A review of published corrections for the past three months shows that few days passed without a numbers error...."I think what's going on is that when journalists see a number, they take it at face value and don't question it," [Scott] Maier said. "With numbers, I think journalists tend to abdicate that scrutiny."

....Many newsrooms provide remedial math training, but that's not been done at The Post. It should be considered. And given the increasing usage of numbers in reporting and graphics, The Post should pay heightened attention to math and statistical literacy when evaluating prospective hires.

In America, no one wants to listen to self doubt. Also in America, our reporters don't have a working knowledge of arithmetic, which underlies practically every topic commonly reported on the front page or the evening news. Somehow, I suspect the latter makes the former a lot easier.

WikiLeaks and the Private Sector

Over at Forbes, Andy Greenberg interviews Julian Assange of WikiLeaks, who tells him that they're planning a release early next year of a huge cache of internal documents from a big U.S. bank:

What do you want to be the result of this release?

[Pauses] I’m not sure. It will give a true and representative insight into how banks behave at the executive level in a way that will stimulate investigations and reforms, I presume.

Usually when you get leaks at this level, it’s about one particular case or one particular violation. For this, there’s only one similar example. It’s like the Enron emails. Why were these so valuable? When Enron collapsed, through court processes, thousands and thousands of emails came out that were internal, and it provided a window into how the whole company was managed. It was all the little decisions that supported the flagrant violations.

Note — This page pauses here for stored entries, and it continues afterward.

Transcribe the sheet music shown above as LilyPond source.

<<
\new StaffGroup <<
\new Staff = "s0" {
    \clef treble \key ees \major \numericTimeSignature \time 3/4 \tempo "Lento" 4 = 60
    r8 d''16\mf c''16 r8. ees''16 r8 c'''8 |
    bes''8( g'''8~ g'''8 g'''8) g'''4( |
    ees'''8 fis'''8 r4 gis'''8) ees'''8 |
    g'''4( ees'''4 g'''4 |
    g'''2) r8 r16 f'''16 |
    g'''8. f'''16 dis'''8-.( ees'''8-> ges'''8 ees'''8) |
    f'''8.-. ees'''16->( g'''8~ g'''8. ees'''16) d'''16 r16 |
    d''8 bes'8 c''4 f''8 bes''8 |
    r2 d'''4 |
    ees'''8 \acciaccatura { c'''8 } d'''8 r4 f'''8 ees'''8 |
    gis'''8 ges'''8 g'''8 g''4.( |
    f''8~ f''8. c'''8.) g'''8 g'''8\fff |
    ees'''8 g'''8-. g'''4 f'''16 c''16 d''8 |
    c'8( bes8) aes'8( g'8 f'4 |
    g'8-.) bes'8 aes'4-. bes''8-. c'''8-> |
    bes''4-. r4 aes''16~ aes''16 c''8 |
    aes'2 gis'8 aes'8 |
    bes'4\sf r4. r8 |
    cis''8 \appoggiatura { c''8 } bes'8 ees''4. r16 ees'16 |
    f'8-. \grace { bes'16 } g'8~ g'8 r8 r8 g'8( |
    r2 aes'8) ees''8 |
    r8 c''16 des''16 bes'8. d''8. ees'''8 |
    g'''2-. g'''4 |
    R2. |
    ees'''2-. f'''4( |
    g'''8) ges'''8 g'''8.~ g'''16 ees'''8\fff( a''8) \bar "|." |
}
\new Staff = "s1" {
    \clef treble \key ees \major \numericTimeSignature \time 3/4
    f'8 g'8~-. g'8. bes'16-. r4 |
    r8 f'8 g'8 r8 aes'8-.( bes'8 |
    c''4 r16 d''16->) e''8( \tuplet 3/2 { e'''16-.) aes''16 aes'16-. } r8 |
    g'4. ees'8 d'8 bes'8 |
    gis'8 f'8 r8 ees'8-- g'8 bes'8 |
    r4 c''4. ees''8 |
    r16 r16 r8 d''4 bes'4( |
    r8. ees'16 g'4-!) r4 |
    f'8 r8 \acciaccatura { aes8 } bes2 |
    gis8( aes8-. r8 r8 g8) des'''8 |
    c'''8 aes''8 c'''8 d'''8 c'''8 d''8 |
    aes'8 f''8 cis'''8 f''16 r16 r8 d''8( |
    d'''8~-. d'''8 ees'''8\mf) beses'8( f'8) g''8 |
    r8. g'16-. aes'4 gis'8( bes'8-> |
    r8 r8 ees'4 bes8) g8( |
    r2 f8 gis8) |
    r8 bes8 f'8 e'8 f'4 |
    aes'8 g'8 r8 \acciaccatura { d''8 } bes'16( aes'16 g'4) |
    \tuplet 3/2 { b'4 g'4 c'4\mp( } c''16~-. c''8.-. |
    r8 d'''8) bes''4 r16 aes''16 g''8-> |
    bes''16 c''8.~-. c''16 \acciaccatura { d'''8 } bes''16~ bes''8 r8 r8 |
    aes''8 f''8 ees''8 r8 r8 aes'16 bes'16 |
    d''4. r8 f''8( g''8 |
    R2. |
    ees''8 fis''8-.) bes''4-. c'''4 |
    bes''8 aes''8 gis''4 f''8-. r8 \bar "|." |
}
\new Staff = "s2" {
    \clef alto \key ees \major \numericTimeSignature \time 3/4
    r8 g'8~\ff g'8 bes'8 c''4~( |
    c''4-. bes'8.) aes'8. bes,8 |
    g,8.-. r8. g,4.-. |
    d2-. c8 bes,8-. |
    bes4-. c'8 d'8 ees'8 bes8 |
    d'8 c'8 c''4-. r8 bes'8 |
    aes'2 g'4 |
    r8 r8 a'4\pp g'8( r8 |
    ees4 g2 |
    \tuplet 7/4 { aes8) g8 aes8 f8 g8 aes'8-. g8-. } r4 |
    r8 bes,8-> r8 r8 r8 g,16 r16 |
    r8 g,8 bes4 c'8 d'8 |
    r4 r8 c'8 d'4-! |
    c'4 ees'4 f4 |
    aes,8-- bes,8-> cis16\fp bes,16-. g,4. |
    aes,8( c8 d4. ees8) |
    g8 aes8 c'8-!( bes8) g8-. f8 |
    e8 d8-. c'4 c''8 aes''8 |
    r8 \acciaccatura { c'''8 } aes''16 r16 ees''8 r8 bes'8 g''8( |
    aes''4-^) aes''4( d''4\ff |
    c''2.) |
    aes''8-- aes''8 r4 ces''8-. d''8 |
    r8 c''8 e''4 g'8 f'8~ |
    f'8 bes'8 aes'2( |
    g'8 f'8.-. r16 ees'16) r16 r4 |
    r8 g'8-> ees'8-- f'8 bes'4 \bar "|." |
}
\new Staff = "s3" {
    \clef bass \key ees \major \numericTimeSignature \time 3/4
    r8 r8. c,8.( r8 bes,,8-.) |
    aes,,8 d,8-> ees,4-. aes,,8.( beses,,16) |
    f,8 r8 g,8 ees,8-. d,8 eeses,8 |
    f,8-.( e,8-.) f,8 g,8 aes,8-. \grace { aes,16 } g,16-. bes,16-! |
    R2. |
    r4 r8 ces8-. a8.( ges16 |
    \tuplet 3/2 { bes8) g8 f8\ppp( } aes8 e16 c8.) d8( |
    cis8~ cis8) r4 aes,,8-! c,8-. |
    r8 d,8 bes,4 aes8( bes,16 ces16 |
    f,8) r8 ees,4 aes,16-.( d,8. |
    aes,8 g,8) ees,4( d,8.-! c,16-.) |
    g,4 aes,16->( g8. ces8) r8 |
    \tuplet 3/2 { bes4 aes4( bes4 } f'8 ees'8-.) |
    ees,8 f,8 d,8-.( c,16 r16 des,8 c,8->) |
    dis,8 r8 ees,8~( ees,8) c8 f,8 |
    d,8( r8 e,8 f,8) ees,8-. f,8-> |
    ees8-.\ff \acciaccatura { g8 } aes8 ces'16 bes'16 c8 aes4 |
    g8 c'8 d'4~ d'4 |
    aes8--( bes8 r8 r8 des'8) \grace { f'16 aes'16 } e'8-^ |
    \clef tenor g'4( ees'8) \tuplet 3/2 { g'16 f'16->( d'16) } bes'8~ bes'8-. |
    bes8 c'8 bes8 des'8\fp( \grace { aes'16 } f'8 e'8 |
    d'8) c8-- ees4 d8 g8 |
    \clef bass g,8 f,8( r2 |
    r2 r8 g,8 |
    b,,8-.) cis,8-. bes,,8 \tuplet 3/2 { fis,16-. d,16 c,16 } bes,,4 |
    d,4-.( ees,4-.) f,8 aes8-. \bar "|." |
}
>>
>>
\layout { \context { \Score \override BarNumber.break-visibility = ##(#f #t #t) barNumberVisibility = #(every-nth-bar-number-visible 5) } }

This will be like that. Yes, there will be some flagrant violations, unethical practices that will be revealed, but it will also be all the supporting decision-making structures and the internal executive ethos that cames out, and that’s tremendously valuable.

This gave me pause when I read it. As I said earlier, I'm on the fence a bit about whether an indiscriminate release of thousands of U.S. embassy cables is useful. After all, governments have a legitimate need for confidential diplomacy. But when I read about WikiLeaks' planned financial expose, I felt no such qualms. A huge release of internal documents from a big bank? Bring it on!

And yet, just like governments, big corporations have both a legitimate need for confidential deliberations as well as many of the same pathologies that secrecy breeds. It's not a perfect analogy, of course, on a variety of levels, but still: it's not all that different either. So why do I feel so differently about it? I'm not quite sure. But it suggests that my thinking about this is not as clear as it should be. I will continue to mull this over.